Das (teil-)autonome Fahren könnte jetzt aber zu einer überraschenden Trendwende führen. Denn auch, wenn der Autopilot keineswegs unfehlbar ist – er ist zuverlässiger als ein menschlicher Fahrer. Wer ihn häufig einschaltet, senkt damit das Unfallrisiko. Der Elektroauto-Pionier Tesla bietet deshalb bereits KfZ-Versicherungen mit „Autopilot-Rabatt“ – bislang mit Hilfe von Kooperationspartnern.

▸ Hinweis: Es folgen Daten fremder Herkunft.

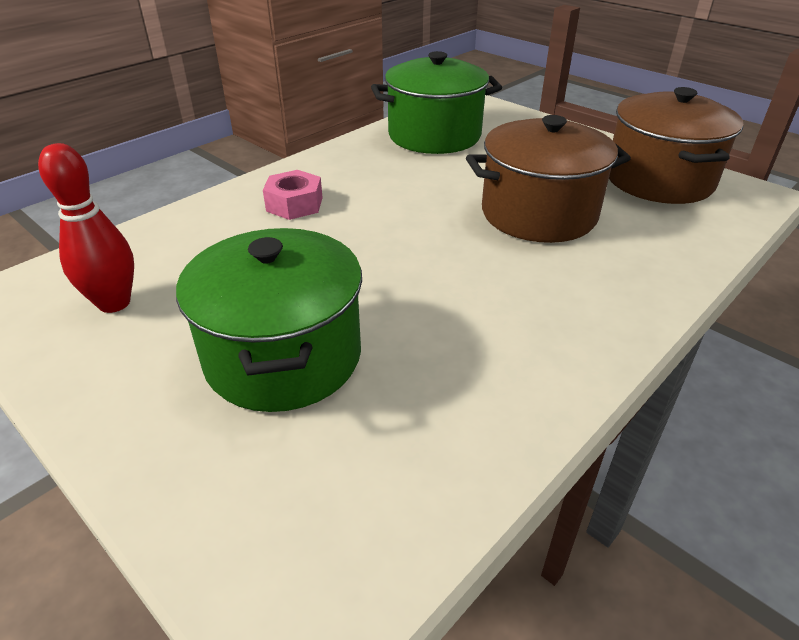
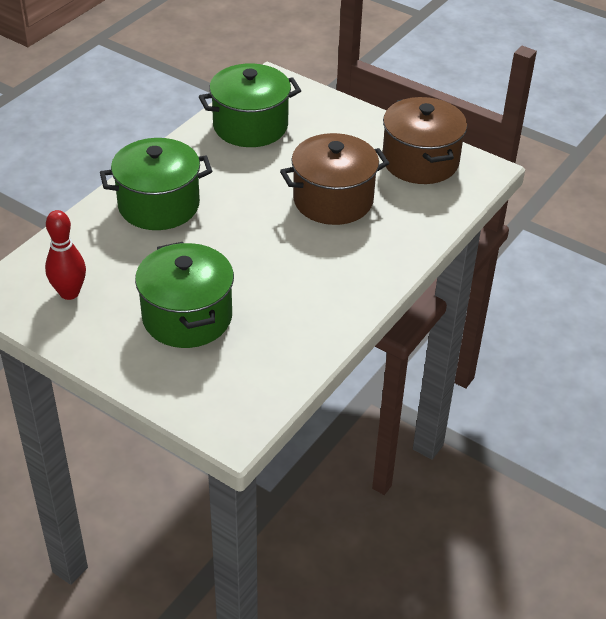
camera: 10 degrees left, 5 degrees up
(294, 204) = (159, 205): pink nut -> green pot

Doch Ende April hat Firmenchef Elon Musk angekündigt, künftig selbst als Versicherer zu fungieren. Dazu will er in Kürze eine eigene Police vorstellen, deren Prämie sich am Fahrverhalten orientiert. Die detaillierten Fahrdaten, die Tesla über seine Kunden vorliegen, sollen demnach „in die Versicherungsraten einfließen“. Auch hier dürfte der Autopilot-Rabatt eine zentrale Rolle spielen.

Wird das Recht auf informationelle Selbstbestimmung ausgehöhlt?

Ich finde das aus zwei Gründen bedenklich. Erstens: Die Tesla-Initiative zeigt, dass Autohersteller einen erheblichen Wettbewerbsvorteil haben. Denn dank ihres umfassenden und direkten Zugriffs auf Daten können sie Risiken besser kalkulieren – und Versicherer vom Markt verdrängen. Damit drohen Wettbewerbsbeschränkungen und höhere Preise. Wir müssen deshalb ein Autodaten-Monopol verhindern.

Zweitens: Bereits um den Autopilot-Rabatt zu bekommen, müssen Kunden einem umfassenden Datenaustausch und der Übermittlung sensibler Informationen zustimmen. Schließlich muss die Assekuranz mindestens wissen, wie oft der Computer das Steuer übernimmt.

Damit entstehen durch autonomes Fahren starke finanzielle Anreize, auf Privatsphäre zu verzichten. Datenschutz könnte schlimmstenfalls zum Luxus-Gut für Privilegierte werden, was das Recht auf informationelle Selbstbestimmung aushöhlen würde. Ich bin deshalb sehr gespannt, wie die vollmundig angekündigte Tesla-Versicherung im Detail aussieht – und wie sie datenschutz- und verfassungsrechtlich zu bewerten ist.